Around 200 workers employed by Alcoa at its Wagerup aluminium refinery in Western Australia’s south west this week threatened to take further strike action over a potential asbestos dust contamination. On March 23, the workers stopped work for four hours after being informed that asbestos fibres may have blown into the workplace from an adjacent site where energy company Alinta is building a power plant.

The asbestos source was found on March 9 in packaging for pipes which had been imported from India as part of construction materials. Construction on the site was cancelled for 10 days, but according to the Australian Manufacturing Workers Union (AMWU), the Alcoa workers were kept in the dark over the contamination threat.

The Alcoa workers are demanding the company provide each of them with a letter confirming the asbestos incident occurred and taking responsibility for any related health problems that may arise. They also called for measures to ensure the workplace is free of asbestos dust. A union spokesman told a meeting of 30 Alcoa shop stewards that the company had failed to meet the demands.

New Zealand food processing workers walk out

About 150 workers employed by New Zealand food company Heinz-Wattie’s struck for 24 hours on March 30 and picketed the company’s Hastings factory. Some workers were told they had lost their jobs because of the strike.

The casual workers, employed on food processing lines, decided to strike after the breakdown of bargaining talks between the Service and Food Workers Union and Allied Workforce, a labour contract firm. Union members had earlier held an unpaid stop-work meeting and voted to strike if an agreement could not be reached.

They are seeking to have a collective work contract in place before the season ends in two weeks’ time. This is essential to protect workers’ conditions and pay rates before the new season begins at the end of the year. Pay disputes at the plant have increased since Allied Workforce took over hiring casual workers for Heinz-Wattie’s last year. Talks were held with Allied Workforce last September and again last month, but no agreement was reached over pay rates and other issues.

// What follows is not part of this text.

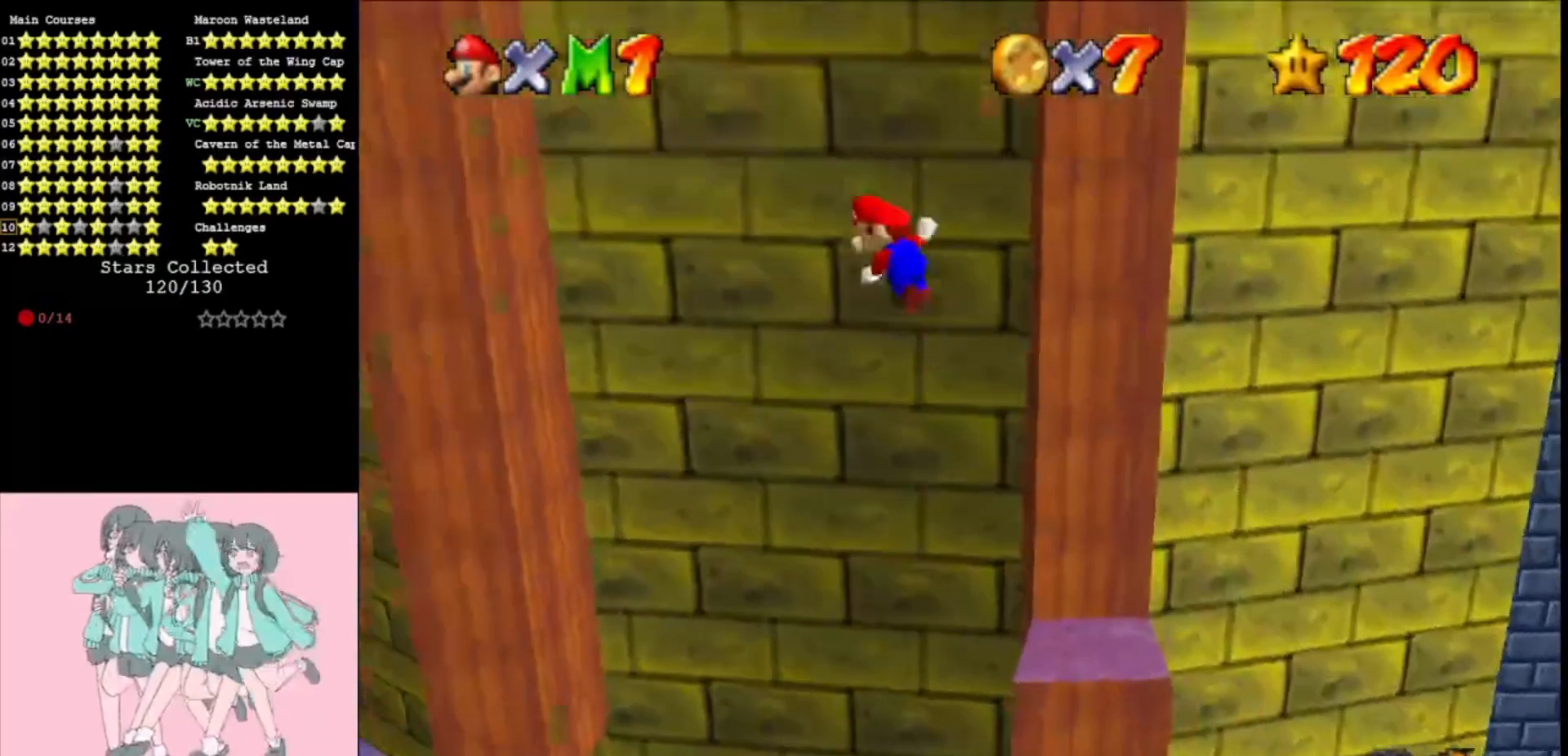
{"buttons": [], "left_stick": "left", "events": [[167, "A", "up"]]}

Fijian public sector workers vote for nationwide strike

In a series of ballots conducted by the Fijian public sector unions, members have voted overwhelmingly for a nationwide strike over pay cuts. The strike ballots were called after the interim administration installed by the country’s military regime decided to reduce civil servants’ pay by 5 percent and lower the retirement age from 60 to 55 years.

So far, members of the main public sector unions—the Public Service Association, the Nursing Association and the Teachers Union—have voted for industrial action. The Teachers Association concluded a ballot of its 4,000 members this week and a number of other unions are still to do so.

The vote to strike came despite mounting threats from the military. Last week, Fijian police used emergency regulations to stop the annual meeting of the National Union of Public Workers in Suva. The Public Service Commission has declared that in the event of strikes, police and soldiers will carry out the work of strikers. The military has also warned that strikers could be sacked.

The Fiji Trades Union Congress (FTUC) is manoeuvring to head off opposition to the military regime. After meeting with the labour minister and the public service commission minister last week, the FTUC declared that “jumping up and down” was not the answer to “the problems being faced by the public servants”. Having publicly criticised the holding of strike ballots, the FTUC has now called a meeting for next week in a bid to head off industrial action.

In two other disputes, members of the Air Traffic Management Association and the Fiji Electricity Allied Workers Union have threatened to strike over outstanding grievances with Airports Fiji Limited and the Fiji Electricity Authority.